> **PROVIDED TEXT**:
_ _ _ _ _

Class ExtensibleSinglePassIndexer


  • public abstract class ExtensibleSinglePassIndexer
    extends BasicSinglePassIndexer
    Directly based on BasicSinglePassIndexer, with just a few modifications to enable some extra hooks.
    Author:
    Roi Blanco, Jonathon Hare [jsh2{a.}ecs.soton.ac.uk]
    • Constructor Detail

      • ExtensibleSinglePassIndexer

        public ExtensibleSinglePassIndexer​(java.lang.String pathname,
                                           java.lang.String prefix)
        Default constructor
        Parameters:
        pathname - String the path where the datastructures will be created. This is assumed to be absolute.
        prefix - String the prefix of the index, usually "data".
    • Method Detail

      • getEndOfPipeline

        protected abstract TermPipeline getEndOfPipeline()
        Returns the end of the term pipeline, which corresponds to an instance of either BasicIndexer.BasicTermProcessor, or BasicIndexer.FieldTermProcessor, depending on whether field information is stored.
        Overrides:
        getEndOfPipeline in class BasicIndexer
        Returns:
        TermPipeline the end of the term pipeline.
      • getPostingInRunClass

        protected abstract java.lang.Class<? extends org.terrier.structures.indexing.singlepass.PostingInRun> getPostingInRunClass()
        Get the class for storing postings in runs.
        Returns:
        PostingInRun Subclass of PostingInRun for this indexer
      • createRunMerger

        protected void createRunMerger​(java.lang.String[][] files)
                                throws java.lang.Exception
        Hook method that creates a RunsMerger instance
        Overrides:
        createRunMerger in class BasicSinglePassIndexer
        Throws:
        java.io.IOException - if an I/O error occurs.
        java.lang.Exception
      • createDocumentPostings

        protected abstract void createDocumentPostings()
        Hook method that creates the right type of DocumentTree class.
        Overrides:
        createDocumentPostings in class BasicIndexer
      • createInvertedIndex

        public void createInvertedIndex​(Collection[] collections)

_ _ _ _ _

> **DATASET EXTRACT**:
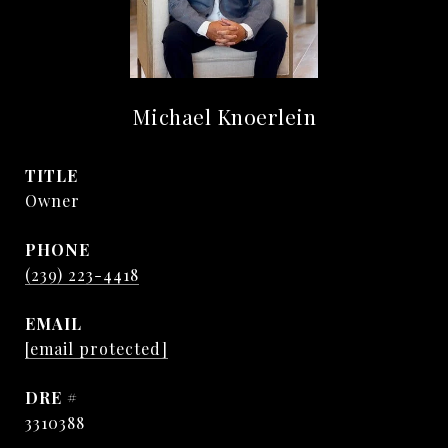
Michael Knoerlein
TITLE
Owner
PHONE
(239) 223-4418
EMAIL
[email protected]
DRE #
3310388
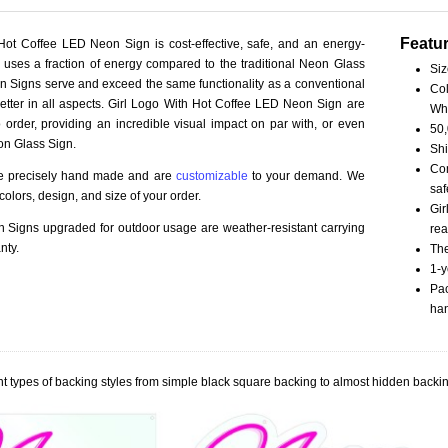
Featu
Hot Coffee LED Neon Sign is cost-effective, safe, and an energy-
ct uses a fraction of energy compared to the traditional Neon Glass
Siz
 Signs serve and exceed the same functionality as a conventional
Col
better in all aspects. Girl Logo With Hot Coffee LED Neon Sign are
Wh
order, providing an incredible visual impact on par with, or even
50,
on Glass Sign.
Shi
Com
re precisely hand made and are
customizable
to your demand. We
saf
olors, design, and size of your order.
Gir
Signs upgraded for outdoor usage are weather-resistant carrying
rea
nty.
The
1-y
Pac
han
t types of backing styles from simple black square backing to almost hidden backin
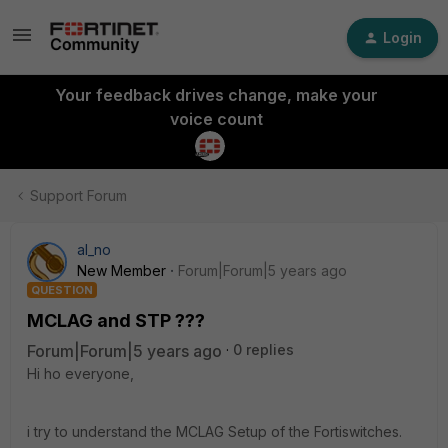
Login
Your feedback drives change, make your
voice count
Support Forum
al_no
New Member
Forum|Forum|5 years ago
QUESTION
MCLAG and STP ???
Forum|Forum|5 years ago
0 replies
Hi ho everyone,
i try to understand the MCLAG Setup of the Fortiswitches.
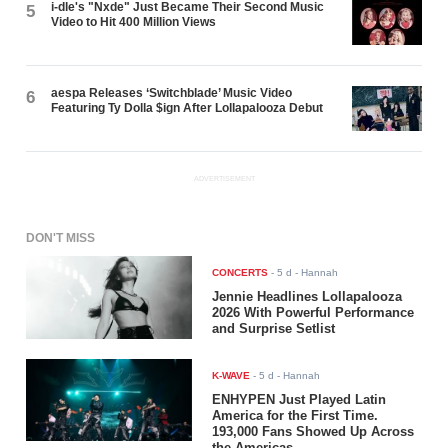
i-dle's "Nxde" Just Became Their Second Music
5
Video to Hit 400 Million Views
aespa Releases ‘Switchblade’ Music Video
6
Featuring Ty Dolla $ign After Lollapalooza Debut
ADVERTISEMENT
DON'T MISS
CONCERTS
-
5 d
- Hannah
Jennie Headlines Lollapalooza
2026 With Powerful Performance
and Surprise Setlist
K-WAVE
-
5 d
- Hannah
ENHYPEN Just Played Latin
America for the First Time.
193,000 Fans Showed Up Across
the Americas.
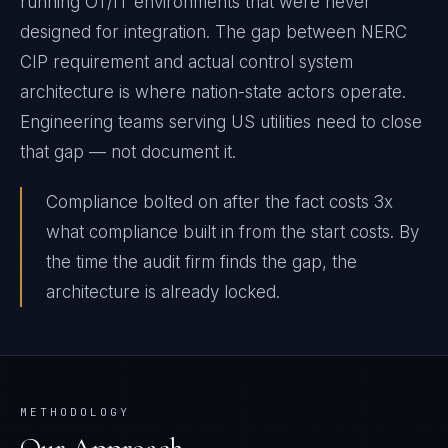
running OT/IT environments that were never
designed for integration. The gap between NERC
CIP requirement and actual control system
architecture is where nation-state actors operate.
Engineering teams serving US utilities need to close
that gap — not document it.
Compliance bolted on after the fact costs 3x
what compliance built in from the start costs. By
the time the audit firm finds the gap, the
architecture is already locked.
METHODOLOGY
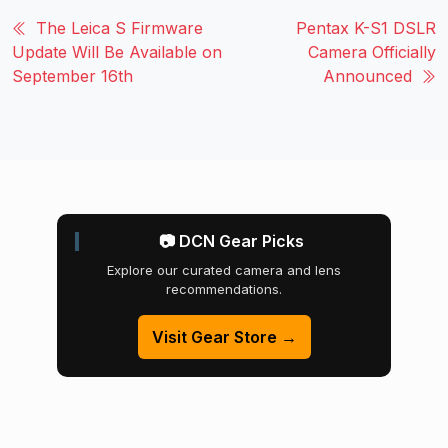
The Leica S Firmware
Pentax K-S1 DSLR
Update Will Be Available on
Camera Officially
September 16th
Announced
📷 DCN Gear Picks
Explore our curated camera and lens
recommendations.
Visit Gear Store →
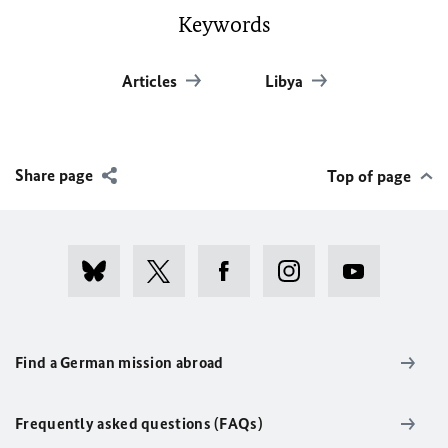
Keywords
Articles
Libya
Share page
Top of page
Find a German mission abroad
Frequently asked questions (FAQs)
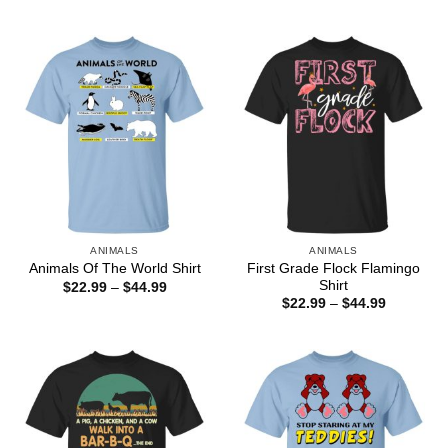
range:
range:
$25.99
$22.99
through
through
$44.99
$44.99
ANIMALS
ANIMALS
First Grade Flock Flamingo
Animals Of The World Shirt
Shirt
Price
$
22.99
–
$
44.99
range:
Price
$
22.99
–
$
44.99
$22.99
range:
through
$22.99
$44.99
through
$44.99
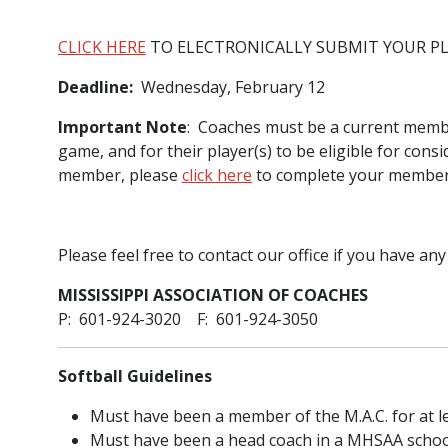
CLICK HERE
TO ELECTRONICALLY SUBMIT YOUR P
Deadline:
Wednesday, February 12
Important Note
: Coaches must be a current member 
game, and for their player(s) to be eligible for consi
member, please
click here
to complete your membersh
Please feel free to contact our office if you have any
MISSISSIPPI ASSOCIATION OF COACHES
P: 601-924-3020 F: 601-924-3050
Softball Guidelines
Must have been a member of the M.A.C. for at le
Must have been a head coach in a MHSAA school f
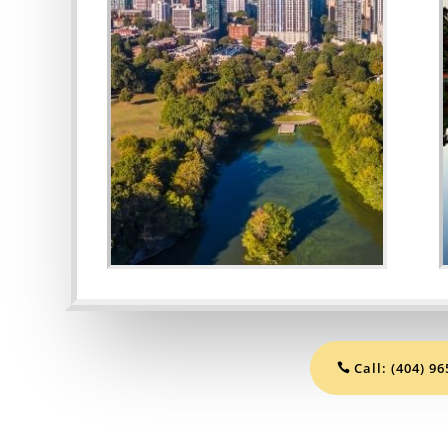
.
Call: (404) 9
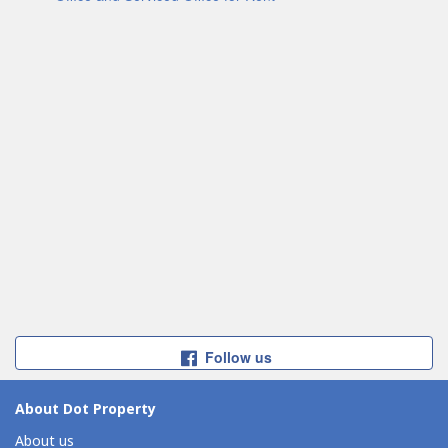
Follow us
About Dot Property
About us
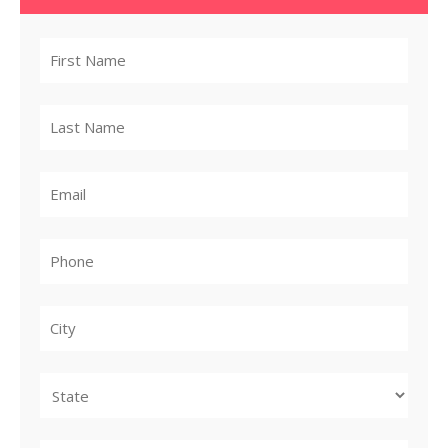
City
State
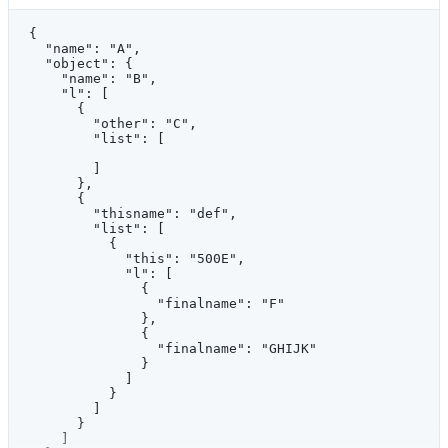
{
  "name": "A",
  "object": {
    "name": "B",
    "l": [
      {
        "other": "C",
        "list": [
        ]
      },
      {
        "thisname": "def",
        "list": [
          {
            "this": "500E",
            "l": [
              {
                "finalname": "F"
              },
              {
                "finalname": "GHIJK"
              }
            ]
          }
        ]
      }
    ]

_ _ _ _ _

> **TASKS AND EXERCISES**:
**A.** Answer these about the ExtensibleSinglePassIndexer documentation:
(i) Which class does ExtensibleSinglePassIndexer extend?
(ii) What does the prefix parameter usually hold?
(iii) What does createDocumentPostings create?
**B.** Write the next part of the ExtensibleSinglePassIndexer documentation, starting right after its last line.

> **ANSWER SECTION**:
**A.**
(i) BasicSinglePassIndexer
(ii) "data"
(iii) The right type of DocumentTree class

**B.**
        Builds the inverted file and lexicon file for the given collections Loops through each document in each of the collections, extracting terms and pushing these through the Term Pipeline (e.g. stemming, stopping, lowercase, etc.). Only one thing is modified from BasicSinglePassIndexer - I've added a pre-processing operation before each term is passed to the pipeline
        Overrides:
        createInvertedIndex in class BasicSinglePassIndexer
        Parameters:
        collections - Collection[] the collections to be indexed.
      • preProcess

        protected abstract void preProcess​(Document doc,
                                           java.lang.String term)
        Perform an operation before the term pipeline is initiated. This could for example extract data and store in a field that the pipeline could access
        Parameters:
        doc - Current document
        term - Current term
      • getCurrentIndex

        public Index getCurrentIndex()
        Get the index currently being constructed by this indexer. This might be null if indexing hasn't commenced yet. It is useful for adding extra properties, etc to the index after indexing is finished.
        Returns:
        the current index
      • setFlushDelegate

        protected void setFlushDelegate​(SinglePassIndexerFlushDelegate _flushDelegate)
        Set the flushDelegate
        Parameters:
        _flushDelegate -
      • forceFlush

        protected void forceFlush()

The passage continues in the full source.